For a many years I have thought about offering a graduate level class in market design. Obligations to this, that and the other have prevented the thought becoming action. Thinking that now might be the time, I decided to set out a syllabus. As always, one first looks to copy another syllabus. There are many graduate courses on market design offered. They descend, either from Alvin Roth’s course or Paul Milgrom’s (there was a version taught by both Milgrom and Roth but I don’t know if it comes before or after their separate versions). So, market design is either matching or auction theory (if you subscribe to Hatfield and Milgrom, matching theory = auction theory! By the way, in a screech against the Matthew effect, I mention Eriksson and Karlander, Discrete Applied Mathematics (1992)). The matching theory variants appear to have reproduced without mutation hewing closely to interns, kidneys and school choice. The auction theory variants incorporate empirics and field experiments.

Is market design no more than matching, auctions and empirical IO? Shouldn’t all that has been scribbled about the regulation of markets also be called market design? However, discussions of disclosure rules, regulation of utilities and insurance providers and so forth are rarely to be found. When discussing the issue with a colleague he  suggested that market design be relabeled regulatory micro-economics. A title while more accurate conjures images of dreary bureacrats laboring in musty offices. Market design, as a label, however, has a `Randian’ quality to it. One can imagine John Galt studying it. Apparatchiks study regulatory micro-economics.

Well, when in doubt, return to the source, Roth’s manifesto (The Economist as Engineer………..Econometrica, 2002). He writes:

……….design involves a responsibility for detail; this creates a need to deal with complications. Dealing with complications requires not only careful attention to the institutional details of a particular market, it also requires new tools, to supplement the traditional analytical toolbox of the theorist.

Which reminded me of Macaulay:

……he who has actually to build must bear in mind many things never noticed by D’Alembert and Euclid.

It seems, from Roth, the objective is to strike a balance between the perspective of the parachutist (i.e. theorist) and that of the truffle hunter (domain expert).
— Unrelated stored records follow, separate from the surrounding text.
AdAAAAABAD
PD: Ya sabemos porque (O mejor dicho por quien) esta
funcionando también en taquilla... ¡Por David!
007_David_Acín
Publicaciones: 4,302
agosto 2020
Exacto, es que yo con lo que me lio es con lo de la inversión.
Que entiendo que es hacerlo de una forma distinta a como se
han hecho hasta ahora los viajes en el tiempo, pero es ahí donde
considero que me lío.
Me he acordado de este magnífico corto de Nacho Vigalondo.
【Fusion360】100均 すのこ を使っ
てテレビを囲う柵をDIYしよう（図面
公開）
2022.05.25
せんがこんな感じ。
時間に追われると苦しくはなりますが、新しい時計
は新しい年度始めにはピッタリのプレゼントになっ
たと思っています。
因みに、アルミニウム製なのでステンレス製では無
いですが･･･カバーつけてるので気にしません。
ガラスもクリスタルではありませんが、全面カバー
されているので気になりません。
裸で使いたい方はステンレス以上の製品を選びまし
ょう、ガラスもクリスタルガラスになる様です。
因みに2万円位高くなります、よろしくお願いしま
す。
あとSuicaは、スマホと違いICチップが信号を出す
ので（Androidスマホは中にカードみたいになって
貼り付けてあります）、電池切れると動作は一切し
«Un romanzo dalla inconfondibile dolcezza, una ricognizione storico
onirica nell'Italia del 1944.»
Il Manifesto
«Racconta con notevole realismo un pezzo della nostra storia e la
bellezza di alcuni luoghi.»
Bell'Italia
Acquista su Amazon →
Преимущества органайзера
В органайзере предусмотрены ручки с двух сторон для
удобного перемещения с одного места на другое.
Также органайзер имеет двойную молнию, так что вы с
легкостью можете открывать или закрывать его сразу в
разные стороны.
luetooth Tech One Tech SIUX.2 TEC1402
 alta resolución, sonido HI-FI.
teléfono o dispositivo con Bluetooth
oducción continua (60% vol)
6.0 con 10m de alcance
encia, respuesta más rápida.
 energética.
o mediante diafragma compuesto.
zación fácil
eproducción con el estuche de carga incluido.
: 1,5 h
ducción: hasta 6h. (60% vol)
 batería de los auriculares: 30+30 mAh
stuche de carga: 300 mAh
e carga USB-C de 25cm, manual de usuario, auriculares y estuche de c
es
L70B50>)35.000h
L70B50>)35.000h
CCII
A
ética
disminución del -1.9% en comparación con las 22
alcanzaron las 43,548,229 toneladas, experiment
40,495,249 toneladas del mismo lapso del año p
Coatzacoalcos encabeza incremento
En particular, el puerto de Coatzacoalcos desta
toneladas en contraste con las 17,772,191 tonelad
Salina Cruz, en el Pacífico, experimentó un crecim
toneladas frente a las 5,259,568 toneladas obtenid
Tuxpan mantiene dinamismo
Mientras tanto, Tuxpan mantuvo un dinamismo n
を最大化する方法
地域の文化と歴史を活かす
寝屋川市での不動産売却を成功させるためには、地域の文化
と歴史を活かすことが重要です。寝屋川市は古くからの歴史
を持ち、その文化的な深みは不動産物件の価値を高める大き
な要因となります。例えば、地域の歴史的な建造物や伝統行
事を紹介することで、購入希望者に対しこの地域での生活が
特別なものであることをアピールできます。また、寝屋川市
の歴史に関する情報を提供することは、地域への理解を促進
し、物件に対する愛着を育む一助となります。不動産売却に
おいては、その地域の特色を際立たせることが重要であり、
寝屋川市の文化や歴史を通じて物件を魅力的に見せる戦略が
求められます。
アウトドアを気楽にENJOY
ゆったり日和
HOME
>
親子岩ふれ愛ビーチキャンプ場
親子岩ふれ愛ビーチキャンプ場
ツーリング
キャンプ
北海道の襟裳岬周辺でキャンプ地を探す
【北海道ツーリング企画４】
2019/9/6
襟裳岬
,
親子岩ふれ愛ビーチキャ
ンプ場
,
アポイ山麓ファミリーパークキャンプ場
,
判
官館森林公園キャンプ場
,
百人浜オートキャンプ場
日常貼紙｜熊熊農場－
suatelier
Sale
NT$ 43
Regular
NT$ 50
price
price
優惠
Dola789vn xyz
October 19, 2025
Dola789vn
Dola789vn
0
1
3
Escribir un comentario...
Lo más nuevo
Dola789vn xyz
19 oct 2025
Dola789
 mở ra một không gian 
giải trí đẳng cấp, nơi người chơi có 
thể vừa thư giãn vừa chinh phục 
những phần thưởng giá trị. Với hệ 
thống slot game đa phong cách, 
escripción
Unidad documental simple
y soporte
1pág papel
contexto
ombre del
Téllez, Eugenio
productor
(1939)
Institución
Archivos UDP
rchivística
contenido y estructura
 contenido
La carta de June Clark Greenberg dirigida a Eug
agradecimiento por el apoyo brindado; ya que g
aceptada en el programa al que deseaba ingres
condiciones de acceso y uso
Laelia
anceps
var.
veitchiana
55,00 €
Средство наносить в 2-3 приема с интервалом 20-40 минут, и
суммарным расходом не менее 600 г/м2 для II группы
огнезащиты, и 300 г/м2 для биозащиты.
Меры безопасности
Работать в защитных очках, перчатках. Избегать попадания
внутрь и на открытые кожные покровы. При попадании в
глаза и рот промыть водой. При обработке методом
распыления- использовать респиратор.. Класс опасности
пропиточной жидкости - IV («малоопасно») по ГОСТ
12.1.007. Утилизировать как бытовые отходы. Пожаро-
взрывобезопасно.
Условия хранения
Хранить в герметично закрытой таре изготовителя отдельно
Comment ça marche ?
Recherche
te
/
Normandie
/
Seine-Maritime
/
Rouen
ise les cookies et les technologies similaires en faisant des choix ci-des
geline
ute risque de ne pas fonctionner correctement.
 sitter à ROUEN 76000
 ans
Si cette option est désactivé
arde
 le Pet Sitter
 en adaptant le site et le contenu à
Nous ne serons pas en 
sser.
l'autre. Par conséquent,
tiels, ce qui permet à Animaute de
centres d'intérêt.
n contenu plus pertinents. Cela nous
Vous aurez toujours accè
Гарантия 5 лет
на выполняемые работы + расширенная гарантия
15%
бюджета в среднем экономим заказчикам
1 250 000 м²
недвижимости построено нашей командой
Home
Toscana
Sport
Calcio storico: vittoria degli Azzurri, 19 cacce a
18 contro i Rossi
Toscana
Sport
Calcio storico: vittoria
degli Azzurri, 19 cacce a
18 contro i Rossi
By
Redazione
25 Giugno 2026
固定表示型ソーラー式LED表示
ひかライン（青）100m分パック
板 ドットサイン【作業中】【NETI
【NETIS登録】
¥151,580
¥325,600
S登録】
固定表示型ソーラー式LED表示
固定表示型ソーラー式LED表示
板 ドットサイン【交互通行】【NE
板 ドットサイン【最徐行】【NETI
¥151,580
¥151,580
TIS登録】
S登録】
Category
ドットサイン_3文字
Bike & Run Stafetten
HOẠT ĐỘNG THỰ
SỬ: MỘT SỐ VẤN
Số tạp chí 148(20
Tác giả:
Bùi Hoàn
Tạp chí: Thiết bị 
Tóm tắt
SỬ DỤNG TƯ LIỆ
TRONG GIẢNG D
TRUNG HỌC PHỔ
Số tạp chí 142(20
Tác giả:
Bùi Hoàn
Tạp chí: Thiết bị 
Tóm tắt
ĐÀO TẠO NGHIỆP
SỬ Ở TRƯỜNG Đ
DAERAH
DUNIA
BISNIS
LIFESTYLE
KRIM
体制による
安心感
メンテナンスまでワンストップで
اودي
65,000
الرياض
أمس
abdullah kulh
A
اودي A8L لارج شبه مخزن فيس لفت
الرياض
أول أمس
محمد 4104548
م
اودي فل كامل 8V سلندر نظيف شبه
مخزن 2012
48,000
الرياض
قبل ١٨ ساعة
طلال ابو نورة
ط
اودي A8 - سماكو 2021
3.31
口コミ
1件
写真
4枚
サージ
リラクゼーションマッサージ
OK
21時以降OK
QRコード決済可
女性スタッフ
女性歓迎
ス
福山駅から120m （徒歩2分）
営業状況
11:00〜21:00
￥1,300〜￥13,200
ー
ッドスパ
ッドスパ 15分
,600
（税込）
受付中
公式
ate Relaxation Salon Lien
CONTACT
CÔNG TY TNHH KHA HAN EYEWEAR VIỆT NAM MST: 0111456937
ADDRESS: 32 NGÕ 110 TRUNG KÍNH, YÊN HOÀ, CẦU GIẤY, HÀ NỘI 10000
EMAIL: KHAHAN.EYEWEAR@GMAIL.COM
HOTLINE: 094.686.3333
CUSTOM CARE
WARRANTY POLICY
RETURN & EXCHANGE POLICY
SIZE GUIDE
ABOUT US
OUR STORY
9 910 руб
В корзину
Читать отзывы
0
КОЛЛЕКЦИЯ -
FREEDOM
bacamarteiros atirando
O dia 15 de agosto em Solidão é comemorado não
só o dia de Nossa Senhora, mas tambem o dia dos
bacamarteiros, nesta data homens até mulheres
I cannot yet see how to pull this off in a class. To illustrate, consider the literature on mechanisms for assigning students to schools. There have been a flurry of papers in the last decade on this subject that are `technically sweet’. Some of the findings have changed how students are assigned to schools. However, if one felt that the market for pre-college education was `broken’ is the method by which school districts assign students to schools, the first piece one would pick up to study? More narrowly, is there any evidence that how students are assigned to schools makes a difference to educational outcomes? Thus, were one to follow Roth’s injunction to pay attention to institutional details, one is forced to become an economist who specializes in education. Nothing wrong with that. But it means that a course on market design either focuses on one topic, say, the economics of education. Or, a vehicle to introduce theorists to issues in education, healthcare, labor, financial markets etc. Much like the European bus tours of old where one spent no more than a day in any capital city.

I still wrestle with my syllabus and welcome suggestions.